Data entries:
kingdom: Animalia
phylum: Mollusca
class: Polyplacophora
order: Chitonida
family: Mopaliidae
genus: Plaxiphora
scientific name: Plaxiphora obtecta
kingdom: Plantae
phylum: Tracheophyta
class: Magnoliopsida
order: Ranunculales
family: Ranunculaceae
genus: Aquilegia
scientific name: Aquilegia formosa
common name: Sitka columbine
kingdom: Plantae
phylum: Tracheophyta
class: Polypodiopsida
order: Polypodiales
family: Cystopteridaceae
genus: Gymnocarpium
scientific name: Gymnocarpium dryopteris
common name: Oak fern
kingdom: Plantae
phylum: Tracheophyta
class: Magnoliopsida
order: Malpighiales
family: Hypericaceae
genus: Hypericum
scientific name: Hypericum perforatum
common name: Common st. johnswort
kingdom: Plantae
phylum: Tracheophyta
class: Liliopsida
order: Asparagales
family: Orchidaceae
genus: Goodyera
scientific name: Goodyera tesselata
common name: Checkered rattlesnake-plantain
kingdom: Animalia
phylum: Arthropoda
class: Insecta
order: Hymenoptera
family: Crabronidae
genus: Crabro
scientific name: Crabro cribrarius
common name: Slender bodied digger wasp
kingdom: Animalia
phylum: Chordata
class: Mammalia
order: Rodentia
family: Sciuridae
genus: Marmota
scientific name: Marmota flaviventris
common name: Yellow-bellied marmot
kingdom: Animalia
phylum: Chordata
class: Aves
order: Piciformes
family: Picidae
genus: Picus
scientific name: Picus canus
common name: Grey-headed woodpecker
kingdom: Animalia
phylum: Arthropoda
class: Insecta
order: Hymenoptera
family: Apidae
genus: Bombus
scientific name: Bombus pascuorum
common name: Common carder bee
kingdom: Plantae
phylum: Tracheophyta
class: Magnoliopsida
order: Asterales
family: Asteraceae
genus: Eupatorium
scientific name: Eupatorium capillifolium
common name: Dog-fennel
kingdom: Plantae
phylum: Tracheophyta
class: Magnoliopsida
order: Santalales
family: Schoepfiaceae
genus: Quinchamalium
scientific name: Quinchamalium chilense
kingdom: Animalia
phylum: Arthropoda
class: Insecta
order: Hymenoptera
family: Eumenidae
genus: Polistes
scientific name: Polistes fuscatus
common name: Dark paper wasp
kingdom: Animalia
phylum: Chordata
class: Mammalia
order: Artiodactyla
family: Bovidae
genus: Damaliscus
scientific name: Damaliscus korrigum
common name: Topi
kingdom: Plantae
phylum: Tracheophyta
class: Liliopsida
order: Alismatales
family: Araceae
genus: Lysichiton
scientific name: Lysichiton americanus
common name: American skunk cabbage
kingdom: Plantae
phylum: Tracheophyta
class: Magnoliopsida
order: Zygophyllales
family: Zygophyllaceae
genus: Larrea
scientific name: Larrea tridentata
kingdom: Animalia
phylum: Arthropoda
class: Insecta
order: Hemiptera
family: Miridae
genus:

## Exercise prompt
Replace "common name" with "vernacular name" in every line of the items above, and leave everything else unchanged.

## Reply to the exercise
kingdom: Animalia
phylum: Mollusca
class: Polyplacophora
order: Chitonida
family: Mopaliidae
genus: Plaxiphora
scientific name: Plaxiphora obtecta
kingdom: Plantae
phylum: Tracheophyta
class: Magnoliopsida
order: Ranunculales
family: Ranunculaceae
genus: Aquilegia
scientific name: Aquilegia formosa
vernacular name: Sitka columbine
kingdom: Plantae
phylum: Tracheophyta
class: Polypodiopsida
order: Polypodiales
family: Cystopteridaceae
genus: Gymnocarpium
scientific name: Gymnocarpium dryopteris
vernacular name: Oak fern
kingdom: Plantae
phylum: Tracheophyta
class: Magnoliopsida
order: Malpighiales
family: Hypericaceae
genus: Hypericum
scientific name: Hypericum perforatum
vernacular name: Common st. johnswort
kingdom: Plantae
phylum: Tracheophyta
class: Liliopsida
order: Asparagales
family: Orchidaceae
genus: Goodyera
scientific name: Goodyera tesselata
vernacular name: Checkered rattlesnake-plantain
kingdom: Animalia
phylum: Arthropoda
class: Insecta
order: Hymenoptera
family: Crabronidae
genus: Crabro
scientific name: Crabro cribrarius
vernacular name: Slender bodied digger wasp
kingdom: Animalia
phylum: Chordata
class: Mammalia
order: Rodentia
family: Sciuridae
genus: Marmota
scientific name: Marmota flaviventris
vernacular name: Yellow-bellied marmot
kingdom: Animalia
phylum: Chordata
class: Aves
order: Piciformes
family: Picidae
genus: Picus
scientific name: Picus canus
vernacular name: Grey-headed woodpecker
kingdom: Animalia
phylum: Arthropoda
class: Insecta
order: Hymenoptera
family: Apidae
genus: Bombus
scientific name: Bombus pascuorum
vernacular name: Common carder bee
kingdom: Plantae
phylum: Tracheophyta
class: Magnoliopsida
order: Asterales
family: Asteraceae
genus: Eupatorium
scientific name: Eupatorium capillifolium
vernacular name: Dog-fennel
kingdom: Plantae
phylum: Tracheophyta
class: Magnoliopsida
order: Santalales
family: Schoepfiaceae
genus: Quinchamalium
scientific name: Quinchamalium chilense
kingdom: Animalia
phylum: Arthropoda
class: Insecta
order: Hymenoptera
family: Eumenidae
genus: Polistes
scientific name: Polistes fuscatus
vernacular name: Dark paper wasp
kingdom: Animalia
phylum: Chordata
class: Mammalia
order: Artiodactyla
family: Bovidae
genus: Damaliscus
scientific name: Damaliscus korrigum
vernacular name: Topi
kingdom: Plantae
phylum: Tracheophyta
class: Liliopsida
order: Alismatales
family: Araceae
genus: Lysichiton
scientific name: Lysichiton americanus
vernacular name: American skunk cabbage
kingdom: Plantae
phylum: Tracheophyta
class: Magnoliopsida
order: Zygophyllales
family: Zygophyllaceae
genus: Larrea
scientific name: Larrea tridentata
kingdom: Animalia
phylum: Arthropoda
class: Insecta
order: Hemiptera
family: Miridae
genus:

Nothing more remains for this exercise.